■ Brano del documento ■
------

Michele Grandolfo Mercoledi, 28/05/2014 - Articolo pubblicato nel mensile NoiDonne di Giugno 2014
Le lamentazioni sulla difficoltà di applicazione della legge 194/78 raramente identificano specifiche responsabilità di ordine politico, amministrativo, dirigenziale ed esecutivo.
L’obiezione di coscienza viene assunta come fattore ostativo all’applicazione della legge senza entrare nel merito della valutazione delle risorse necessarie, umane, strutturali e infrastrutturali per l’esecuzione delle IVG, anche in termini di integrazione dei servizi impegnati nell’intero percorso, alla luce delle evidenze scientifiche riguardo le attività e le modalità operative raccomandate dal rapporto dell’OMS (http://apps.who.int/iris/bitstream/10665/70914/1/9789241548434_eng.pdf).
Riguardo le responsabilità politiche va ribadito che la legge indica esplicitamente la responsabilità del governo regionale nell’applicazione della legge stessa, poiché è lì che sono nominati i direttori generali delle ASL, da cui dipendono i presidi ospedalieri, i sevizi territoriali, i direttori generali delle aziende ospedaliere. Sono evidenti le catene di responsabilità politiche, amministrative e dirigenziali nell’assicurare un servizio pubblico, la cui interruzione è penalmente rilevante.
Per avere un’ idea delle risorse necessarie e della modalità di messa in rete dei servizi è utile quantificare quante IVG sono attese attualmente, in media, in un distretto di 100mila abitanti.
Le donne in età feconda sono circa il 25%, quindi 25mila; assumendo un tasso di abortività di 10 IVG per mille donne in età feconda, sono da attendersi circa 250 IVG/anno, cioè circa 5 IVG/settimana.

------

■ Estratti dei dati ■
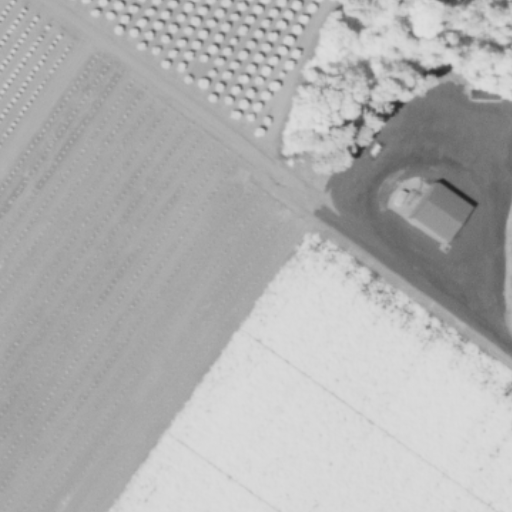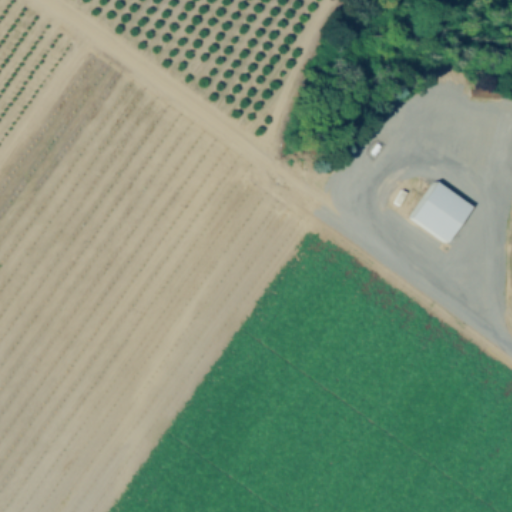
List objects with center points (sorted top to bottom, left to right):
road: (281, 166)
building: (436, 213)
crop: (241, 294)
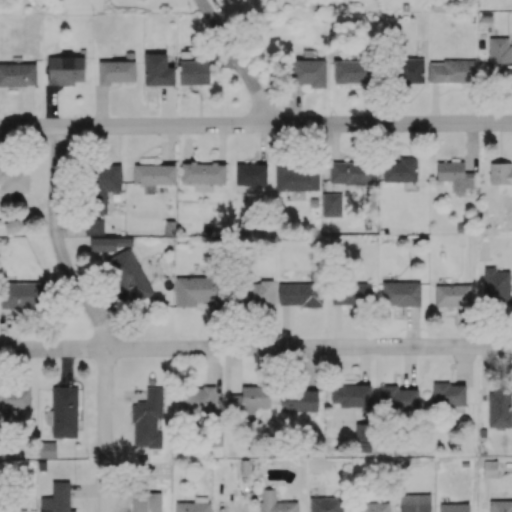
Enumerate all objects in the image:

------

■ Domande sul materiale ■
A - Rispondi alle domande seguenti in base al brano sulla legge 194/78.
(i) In quale mensile è stato pubblicato l'articolo?
(ii) A chi la legge attribuisce esplicitamente la responsabilità della propria applicazione?
(iii) Quante IVG all'anno sono da attendersi in un distretto di 100mila abitanti?
B - Nel brano sulla legge 194/78, riscrivi il tratto da "Le donne in età feconda sono" fino a "circa 5 IVG/settimana." sostituendo ogni "circa" con "all'incirca".

■ Risultati dell'esercizio ■
A -
(i) L'articolo è stato pubblicato nel mensile NoiDonne di giugno 2014.
(ii) La legge attribuisce esplicitamente questa responsabilità al governo regionale.
(iii) Sono da attendersi circa 250 IVG all'anno, cioè circa 5 alla settimana.

B -
Le donne in età feconda sono all'incirca il 25%, quindi 25mila; assumendo un tasso di abortività di 10 IVG per mille donne in età feconda, sono da attendersi all'incirca 250 IVG/anno, cioè all'incirca 5 IVG/settimana.